TC09585 - [2025] UKFTT 00867 (TC)
First-tier Tribunal (Tax Chamber)

TC09585 - [2025] UKFTT 00867 (TC)

Fecha: 15-Jul-2025

The witness evidence

The witness evidence

128.

The Appellant testified that he had instructed HH, who were a local firm of accountants, as soon as possible after he became aware of the Respondents’ enquiry.
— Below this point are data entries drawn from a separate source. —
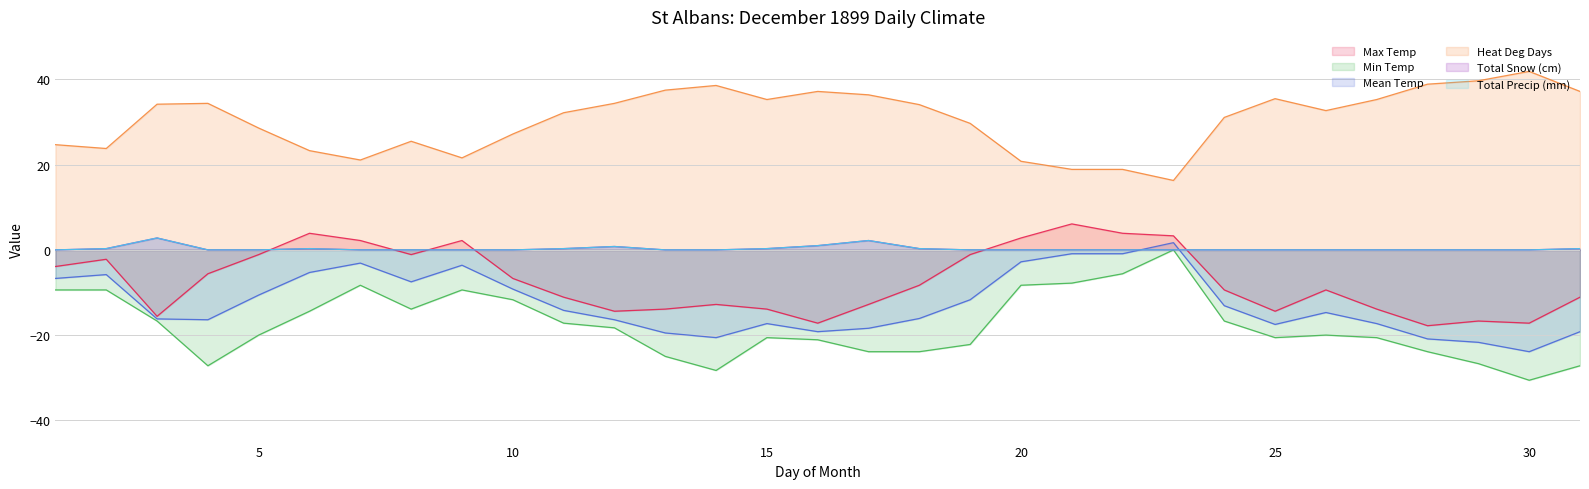

Does the chart display data point markers on the line(s)?

No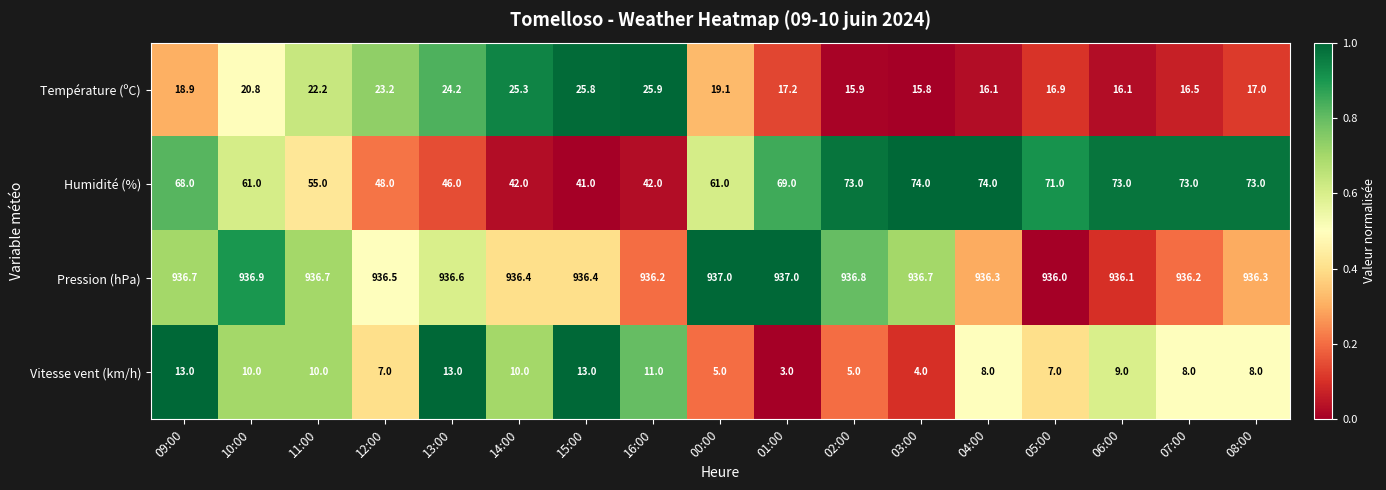

Which series changed the most between 14:00 and 06:00?

Humidité (%)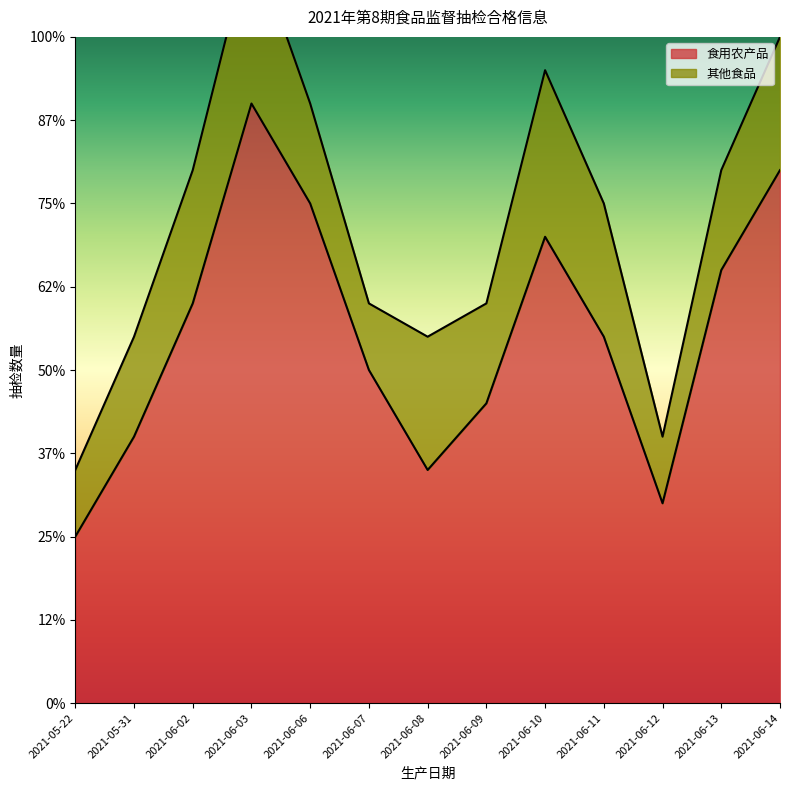

True or false: the data shows 7 at 2021-06-10.

False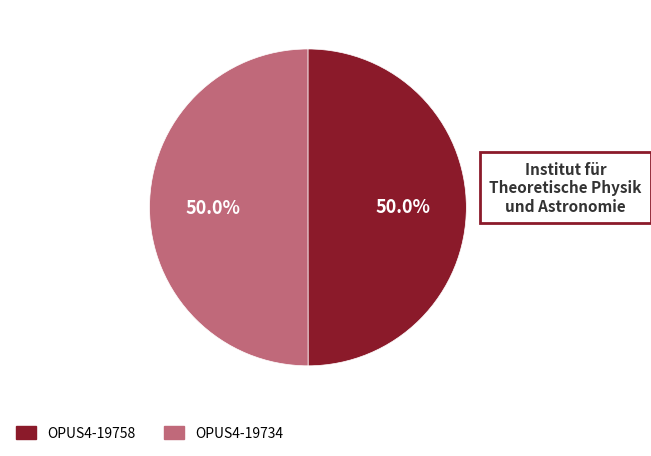

Approximately how many times larger is the value at OPUS4-19758 compared to OPUS4-19734?

1.0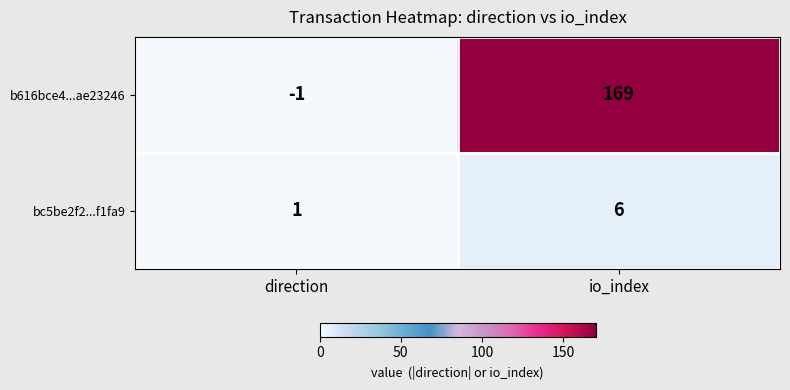

Reading left to right, what are all the values shown in this chart?

b616bce4...ae23246: -1	169
bc5be2f2...f1fa9: 1	6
He thought that this would have been as soon as he received Officer Weir’s letter of 29 August 2017 on the morning of 1 September 2017.

129.

Officer Weir testified that:

(1)

he had not re–visited the determination of the discount for disclosure after:

(a)

it had been held by the FTT (and upheld by the UT) that the Appellant had not acquired the Properties in the course of a trade; or

(b)

the Respondents had decided that the failure to file was not deliberate;

(2)

he had awarded the Appellant only a 20% discount for “Telling” because the Appellant in his initial response of 1 September 2017 had not disclosed that he had previously owned the three Properties other than 8 Wigshaw Lane and did not do so until after he had been alerted by the terms of Officer Weir’s email of later that day that the Respondents were aware of them. Officer Weir confirmed that the Respondents had known of the Appellant’s ownership of the other Properties when he sent his letter of 29 August 2017 and he had followed the Respondents’ practice of allowing the taxpayer to initiate disclosure; and

(3)

he had awarded the Appellant only a 25% discount for each of “Helping” and “Giving” because the Appellant had provided the Respondents with hardly any of the information requested. He said that the Appellant could have made more effort to provide the information – for example, by obtaining copies of the missing invoices and receipts – although he accepted that he had not specifically asked the Appellant to do that.